‘Song of the Bandits’ review: bandits and soldiers are no match for Kim Nam-gil

Netflix’s latest K-drama is thrilling and cinematically stunning, though not very historically accurate

The beginnings of the 20th century were a tumultuous time for East Asia, but particularly for the Korean Peninsula. Under violent and stringent Japanese colonial rule, many were forced to live in harsh conditions and in constant fear of torture. Many tried to escape in hopes for a better life away from Japan’s oppressive forces, resorting to dangerous escapades toward lawless regions on Chinese land for safety and a sense of autonomy. And in Song of the Bandits, one of those is our main protagonist, Lee Yoon (Kim Nam-gil).

A slave soldier of the Japanese war, Yoon is haunted by the spectre of an incident that took place in Gando, situated somewhere northeast China, but is compelled to head back when he receives an anonymous note about the location of a man he’s looking for. On the way, he reconnects with a fellow former slave, Choi Chung-soo (Yoo Jae-myung), who has since escaped and now makes a living selling guns to anyone who has the money for it. She warns him of the chaos that awaits him in Gando: “Chinese land, Japanese money and Joseon’s people,” with no monarch or governor to reign them in.

As if matters couldn’t be any worse, bandits also terrorise the area – they steal, murder and destroy the innocent townspeople. Yoon, while on his mission to revisit the past traumas of Gando for his personal vendetta, plans to raise an independent army against both the bandits and Japanese soldiers, recruiting skilled fighters and strategists along the way as they plough through throngs of mercenary bandits in an attempt to claim back their freedom.


Song of the Bandits treads the sensitive subject of Korea’s time as a Japanese colony with the immense grace of beautiful cinematography, writing and direction. Although not entirely historically accurate, this K-drama encapsulates not only the human condition of Joseon’s people at the time, but also the multifaceted cultures of 1900s East Asia. The Old West influences are palpable and speak to the growing influence of the West at the time in Asia, while simultaneously harking back to the traditional fighting styles of the region: katanas and classic archery.

Half of the fun on Song of the Bandits is found in its fight sequences, masterfully choreographed by the production team and equally thrilling performances by Kim Nam-gil.
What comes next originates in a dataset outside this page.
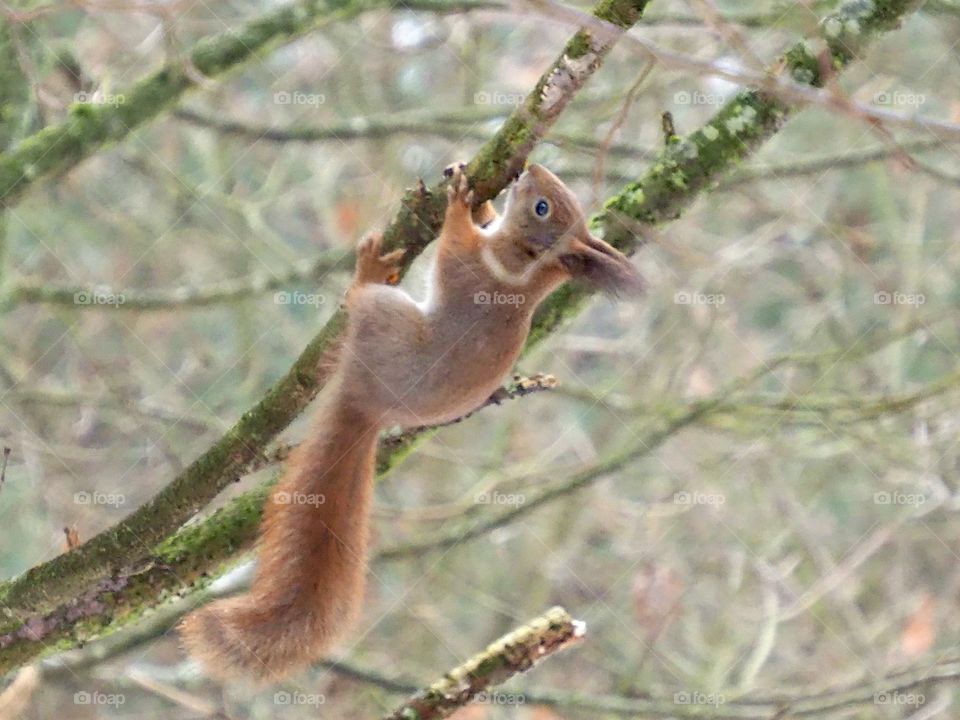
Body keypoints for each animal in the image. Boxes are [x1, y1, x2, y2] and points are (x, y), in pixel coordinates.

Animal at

His crew of independence fighters also have unique fighting styles and personalised weapons that compliment each other, which makes their battles as a team even more nail-biting to watch. The impeccable cinematography of these sequences do the cast’s performances justice, even if it does sometimes fall back on well-worn tropes of one or two overpowered heroes laying waste to a group of 20 trained killers without breaking a sweat.

It is an emotionally fulfilling series to watch that inspires a critical look back on history and the impact of Japanese colonisation over Joseon, but Song of the Bandits sometimes threatens to spread itself too thin. The fight scenes, as great as they are, can be overly indulgent, like they were included for the sake of giving the fans what they want (Kim Nam-gil being a badass). There are also so many subplots happening at once, with the sheer amount of events interweaving across the series’ wider story feeling too overwhelming to thoroughly follow at times..

Song of the Bandits still shines among Netflix’s Korean originals this year and is poised to be one of the most cinematically stunning. This action-packed masterpiece, despites its few shortcomings, knows its strengths as a gripping, entertaining slice of the country’s history and fully embraces it.